X
Finance

China tech giants luring funds from traditional banks

With China's technology companies tipped to be given licenses to provide banking services, traditional brick-and-mortar banks are venturing out into the online realm to better compete against these new market players.
Written by Eileen Yu, Senior Contributing Editor

With China's technology companies tipped to be given licenses to provide banking services, traditional brick-and-mortar banks are venturing out into the online realm to better compete against these new market players.

Chinese regulators are reportedly ready to issue the nation's first batch of three to five private banking licenses next month, with internet giant Alibaba Group among the tech companies slated to receive one, reported Beijing-based China Securities Journal. 

It noted that licensees were likely to be private enterprises with sizable funds and manpower, such as Alibaba, and risk-control mechanisms. The report added that a supervisory unit under the China Banking Regulatory Commission was responsible for screening applicants, with one official noting that investors might have to carry the associated risks as China had yet to establish a deposit insurance infrastructure as well as the necessary framework that would allow failing market players to exit the industry.

Alibaba already offers micro-loans to local businesses, dishing out some 28 billion yuan (US$4.57 billion) in loans to 250,000 small- and micro-sized businesses that may not be able to secure loans from traditional banks, the company said in a report last June.
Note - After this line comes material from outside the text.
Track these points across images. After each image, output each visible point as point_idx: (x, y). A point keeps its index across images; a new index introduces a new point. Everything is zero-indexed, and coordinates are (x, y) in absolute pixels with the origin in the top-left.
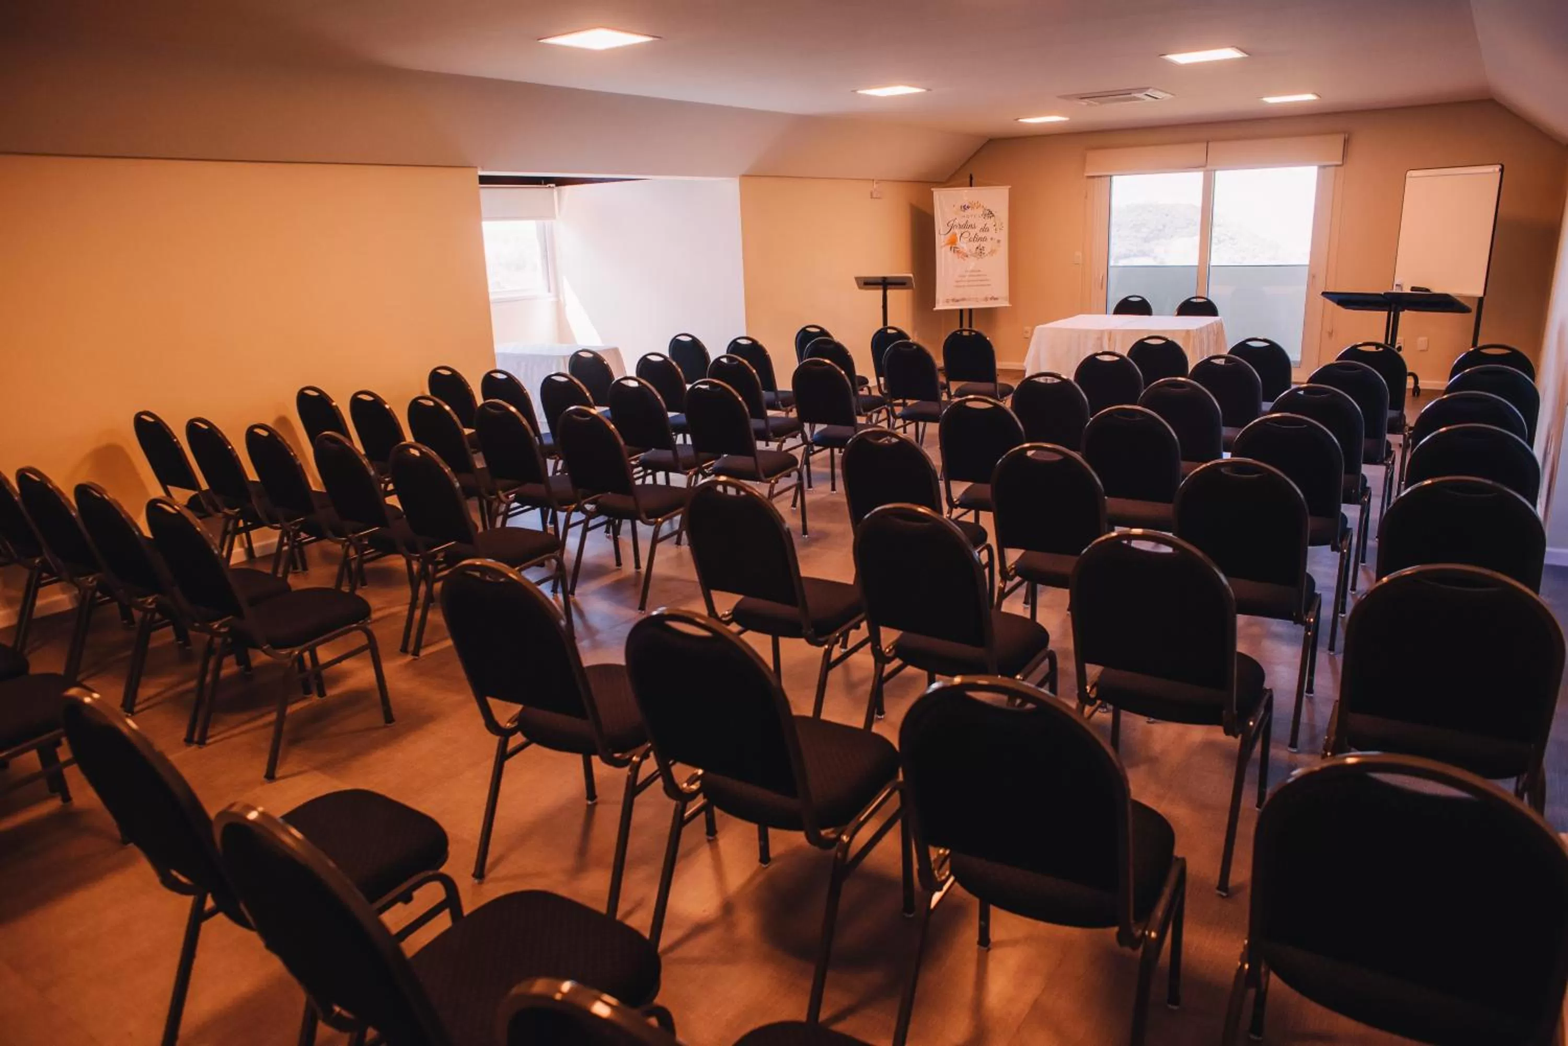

And because it is already the country's biggest e-commerce operator, it is able to analyze data from its voluminous online transactions to establish credit viability before giving out loans to borrowers. 

The company has also generated billions in assets in less than eight months through its money market fund, Yu'e Bao, which currently holds 400 billion yuan (US$65.35 billion), more than customer deposits held by China's five smallest listed banks, according to Reuters. The report added that similar online offerings from Baidu and Tencent Holdings led to a dip of 1 trillion yuan (US$163.37 billion) in traditional bank deposits last month. 

Set up in partnership with Tianhong Asset Management, which owns a 51 percent stake in the company, Yu'e Bao allows investors to vest their shares for cash at any time, differentiating its services from traditional funds, and does not mandate a minimum fund amount. The fund is also integrated with Alibaba's popular third-party e-payment platform, Alipay, which also supports mobile payments.

Brick-and-mortar banks, however, are fighting back with their own online offerings and pushing Chinese authorities to implement policies to pull back the growth of online funds offered by non-traditional banks.

ICBC, for instance, introduced wealth management product that aims to differentiate from Alibaba by accepting customer fund transfers of up to 30 million yuan, Reuters reported. The bank is also limiting its customers from transferring funds to Alipay of no more than 50,000 yuan a month.

Bank of Beijing also tied up with Chinese smartphone maker, Xiaomi, to enable mobile payments and sales of its wealth management and insurance products. 

The number of mobile transactions in China climbed 212.86 percent year-on-year to 1.67 billion in 2013, with the value of mobile payments growing 317.56 percent to 9.64 trillion yuan (US$1.58 trillion), according tostats released last week by People's Bank of China. Mobile payments accounted for some 3 percent of the country's overall non-cash transactions last year, which grew 21.92 percent to 50.16 billion and generated 607.56 trillion yuan (US$99.63 trillion).